Предыдущая глава |
↓ Содержание ↓
| Следующая глава |
— Я сопротивлялась, — спокойно отвечает Мирала. — Она ничего не стала мне объяснять. Просто взяла — и напала средь бела дня. Я сопротивлялась. Это случайность.
Ее взгляд — прозрачен и прям; «изъян», как они тут это назвали, спасает от простейшего и вернейшего способа, каким азари ведут допрос.
Ей стоило быть польщенной вниманием сразу двух матриархов. Одной — в серо-стальной полицейской униформе, другой — в струящемся белом платье. Пусть даже смотрят они на нее… Фалере так даже на насекомых, которых складывала под микроскоп, не смотрела. И говорят — точно с больным ребенком, медленно и едва ли не по слогам.
Боятся. Они боятся ее, вдруг понимает Мирала. Просто прячут страх за презрением, чтобы сложней было догадаться.
Они спрашивают ее о тех, других смертях, и Мирала — пускай ее руки скованы за спиной биотическим стазисом — пожимает плечами.
Медленные, тягучие, как смоляная жвачка, вопросы «мы-хотим-чтобы-ты-вспомнила-все-это-очень-важно», и так по кругу. Но имен тут, названных точно, всего только два, не больше, если не считать юстицара. Эти матриархи — и те, кто у них на побегушках, — не такие уж и осведомленные, как хотят показать. Мирала почти фыркает.

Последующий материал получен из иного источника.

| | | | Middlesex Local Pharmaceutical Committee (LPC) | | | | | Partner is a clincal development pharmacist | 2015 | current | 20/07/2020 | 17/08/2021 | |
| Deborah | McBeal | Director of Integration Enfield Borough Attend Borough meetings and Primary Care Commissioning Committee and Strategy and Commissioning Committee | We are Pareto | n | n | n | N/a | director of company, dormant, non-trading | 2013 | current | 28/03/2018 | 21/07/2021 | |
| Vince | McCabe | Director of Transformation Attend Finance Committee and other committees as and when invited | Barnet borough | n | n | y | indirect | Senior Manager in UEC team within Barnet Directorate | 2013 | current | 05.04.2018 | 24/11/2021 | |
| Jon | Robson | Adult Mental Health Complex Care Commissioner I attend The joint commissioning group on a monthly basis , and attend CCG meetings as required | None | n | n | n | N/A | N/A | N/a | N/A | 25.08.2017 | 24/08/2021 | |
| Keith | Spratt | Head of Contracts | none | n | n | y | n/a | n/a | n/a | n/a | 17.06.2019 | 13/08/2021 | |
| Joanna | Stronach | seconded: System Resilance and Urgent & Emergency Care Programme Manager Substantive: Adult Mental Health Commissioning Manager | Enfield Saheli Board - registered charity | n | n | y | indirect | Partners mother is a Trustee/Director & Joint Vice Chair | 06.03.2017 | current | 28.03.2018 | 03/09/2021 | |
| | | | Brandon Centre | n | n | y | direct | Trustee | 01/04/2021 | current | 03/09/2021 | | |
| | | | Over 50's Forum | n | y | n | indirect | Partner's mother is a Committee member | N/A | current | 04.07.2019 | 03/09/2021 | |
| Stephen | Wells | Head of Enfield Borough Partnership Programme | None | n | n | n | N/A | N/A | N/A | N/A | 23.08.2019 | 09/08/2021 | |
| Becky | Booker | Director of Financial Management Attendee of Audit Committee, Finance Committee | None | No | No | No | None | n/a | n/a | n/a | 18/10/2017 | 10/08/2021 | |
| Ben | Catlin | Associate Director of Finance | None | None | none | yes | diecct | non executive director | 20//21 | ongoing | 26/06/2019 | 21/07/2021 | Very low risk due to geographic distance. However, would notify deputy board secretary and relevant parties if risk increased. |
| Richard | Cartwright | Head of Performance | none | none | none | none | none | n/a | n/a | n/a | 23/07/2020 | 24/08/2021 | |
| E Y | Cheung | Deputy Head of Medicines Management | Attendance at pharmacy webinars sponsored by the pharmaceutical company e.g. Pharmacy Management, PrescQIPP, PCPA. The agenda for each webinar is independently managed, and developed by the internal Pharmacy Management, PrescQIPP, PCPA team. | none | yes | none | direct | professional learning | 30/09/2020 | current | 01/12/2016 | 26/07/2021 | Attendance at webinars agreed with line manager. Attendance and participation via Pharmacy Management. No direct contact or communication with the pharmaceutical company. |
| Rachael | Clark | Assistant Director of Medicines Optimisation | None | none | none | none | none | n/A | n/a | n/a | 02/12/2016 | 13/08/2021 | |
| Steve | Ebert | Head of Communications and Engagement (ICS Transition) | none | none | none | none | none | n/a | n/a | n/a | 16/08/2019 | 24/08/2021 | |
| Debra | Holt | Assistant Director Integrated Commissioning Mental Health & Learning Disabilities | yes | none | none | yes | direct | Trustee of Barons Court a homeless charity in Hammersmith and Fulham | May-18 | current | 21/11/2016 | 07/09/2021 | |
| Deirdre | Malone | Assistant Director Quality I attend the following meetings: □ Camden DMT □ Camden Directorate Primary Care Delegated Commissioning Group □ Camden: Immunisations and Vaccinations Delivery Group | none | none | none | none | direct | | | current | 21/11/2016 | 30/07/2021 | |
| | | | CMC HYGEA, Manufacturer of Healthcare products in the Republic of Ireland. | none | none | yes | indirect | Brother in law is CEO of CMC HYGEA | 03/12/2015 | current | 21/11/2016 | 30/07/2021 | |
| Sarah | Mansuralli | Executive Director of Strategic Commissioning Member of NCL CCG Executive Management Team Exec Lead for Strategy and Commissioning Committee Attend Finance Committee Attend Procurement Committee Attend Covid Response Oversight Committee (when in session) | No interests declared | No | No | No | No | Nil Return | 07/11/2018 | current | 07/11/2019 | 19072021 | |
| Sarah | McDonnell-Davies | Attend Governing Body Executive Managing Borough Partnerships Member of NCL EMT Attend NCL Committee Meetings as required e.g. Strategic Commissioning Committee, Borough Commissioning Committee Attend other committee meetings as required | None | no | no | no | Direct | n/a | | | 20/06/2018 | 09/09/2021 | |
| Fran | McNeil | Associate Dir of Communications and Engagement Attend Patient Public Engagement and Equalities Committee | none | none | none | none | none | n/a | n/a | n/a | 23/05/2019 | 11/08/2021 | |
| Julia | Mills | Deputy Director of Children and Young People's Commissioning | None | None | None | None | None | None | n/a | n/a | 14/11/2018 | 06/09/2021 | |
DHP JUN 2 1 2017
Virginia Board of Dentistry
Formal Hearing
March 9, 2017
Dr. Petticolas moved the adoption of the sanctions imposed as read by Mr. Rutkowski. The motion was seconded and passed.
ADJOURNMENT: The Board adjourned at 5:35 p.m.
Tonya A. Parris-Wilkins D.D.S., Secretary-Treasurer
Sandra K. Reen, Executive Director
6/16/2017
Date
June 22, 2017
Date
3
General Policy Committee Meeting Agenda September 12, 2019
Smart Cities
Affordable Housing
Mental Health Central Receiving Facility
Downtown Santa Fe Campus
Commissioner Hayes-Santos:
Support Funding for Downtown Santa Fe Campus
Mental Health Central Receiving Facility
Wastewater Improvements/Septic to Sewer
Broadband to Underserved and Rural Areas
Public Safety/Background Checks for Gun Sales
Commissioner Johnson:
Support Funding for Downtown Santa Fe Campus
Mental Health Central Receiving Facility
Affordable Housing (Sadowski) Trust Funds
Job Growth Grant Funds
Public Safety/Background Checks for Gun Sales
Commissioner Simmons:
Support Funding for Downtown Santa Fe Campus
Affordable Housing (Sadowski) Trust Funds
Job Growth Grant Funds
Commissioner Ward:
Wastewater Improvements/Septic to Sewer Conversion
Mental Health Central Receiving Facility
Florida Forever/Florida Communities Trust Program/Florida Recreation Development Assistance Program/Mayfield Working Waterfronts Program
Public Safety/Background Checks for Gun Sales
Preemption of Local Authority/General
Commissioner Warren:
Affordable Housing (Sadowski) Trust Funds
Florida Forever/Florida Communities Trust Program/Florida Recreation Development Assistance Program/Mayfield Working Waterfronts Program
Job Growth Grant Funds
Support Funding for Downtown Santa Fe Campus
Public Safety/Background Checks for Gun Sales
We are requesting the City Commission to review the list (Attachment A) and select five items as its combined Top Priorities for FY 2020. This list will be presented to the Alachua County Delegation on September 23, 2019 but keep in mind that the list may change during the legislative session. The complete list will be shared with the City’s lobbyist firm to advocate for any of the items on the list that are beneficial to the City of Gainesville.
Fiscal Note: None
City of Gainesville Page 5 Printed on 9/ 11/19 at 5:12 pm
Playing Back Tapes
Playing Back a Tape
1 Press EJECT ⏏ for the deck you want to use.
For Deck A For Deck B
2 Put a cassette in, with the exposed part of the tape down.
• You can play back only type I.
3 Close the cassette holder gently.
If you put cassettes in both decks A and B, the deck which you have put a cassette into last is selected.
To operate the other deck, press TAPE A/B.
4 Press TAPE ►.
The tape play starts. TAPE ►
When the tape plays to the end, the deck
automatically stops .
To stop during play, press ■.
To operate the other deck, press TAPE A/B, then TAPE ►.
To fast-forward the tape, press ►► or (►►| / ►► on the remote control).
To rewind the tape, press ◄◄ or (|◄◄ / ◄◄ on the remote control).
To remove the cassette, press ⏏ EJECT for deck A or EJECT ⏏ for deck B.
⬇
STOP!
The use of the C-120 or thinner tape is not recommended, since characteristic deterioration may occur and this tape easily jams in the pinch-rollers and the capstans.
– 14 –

Два — это почти ничто. Почти ноль. Не тенденция даже. Тем более — без ясных доказательств.
— Я встречалась с этими азари, да. В том самом смысле встречалась. Мы ходили на свидания, раз или два. — Мирала даже прикрывает глаза, вспоминая. — Когда Эльду нашли мертвой, это было как раз после того, как я ее бросила. Она всегда была слишком чувствительная. Но как в этом можно обвинять меня? — Она смотрит с вызовом и искренним недоумением одновременно.
(Как можно обвинять ее, Миралу, в том, что Эльда таскалась за Фалере со слезами и просьбами «излечить ее сердце»?..)
Все идет даже почти хорошо — за исключением этих вот взглядов и рук, вывернутых за спиной так, что болят суставы, — пока с бумаги ей не зачитывают еще одно имя.
Велетис Анхет. Фармаколог. Участница исследовательской группы, образованной вокруг проекта Фалере Т’Ваэль.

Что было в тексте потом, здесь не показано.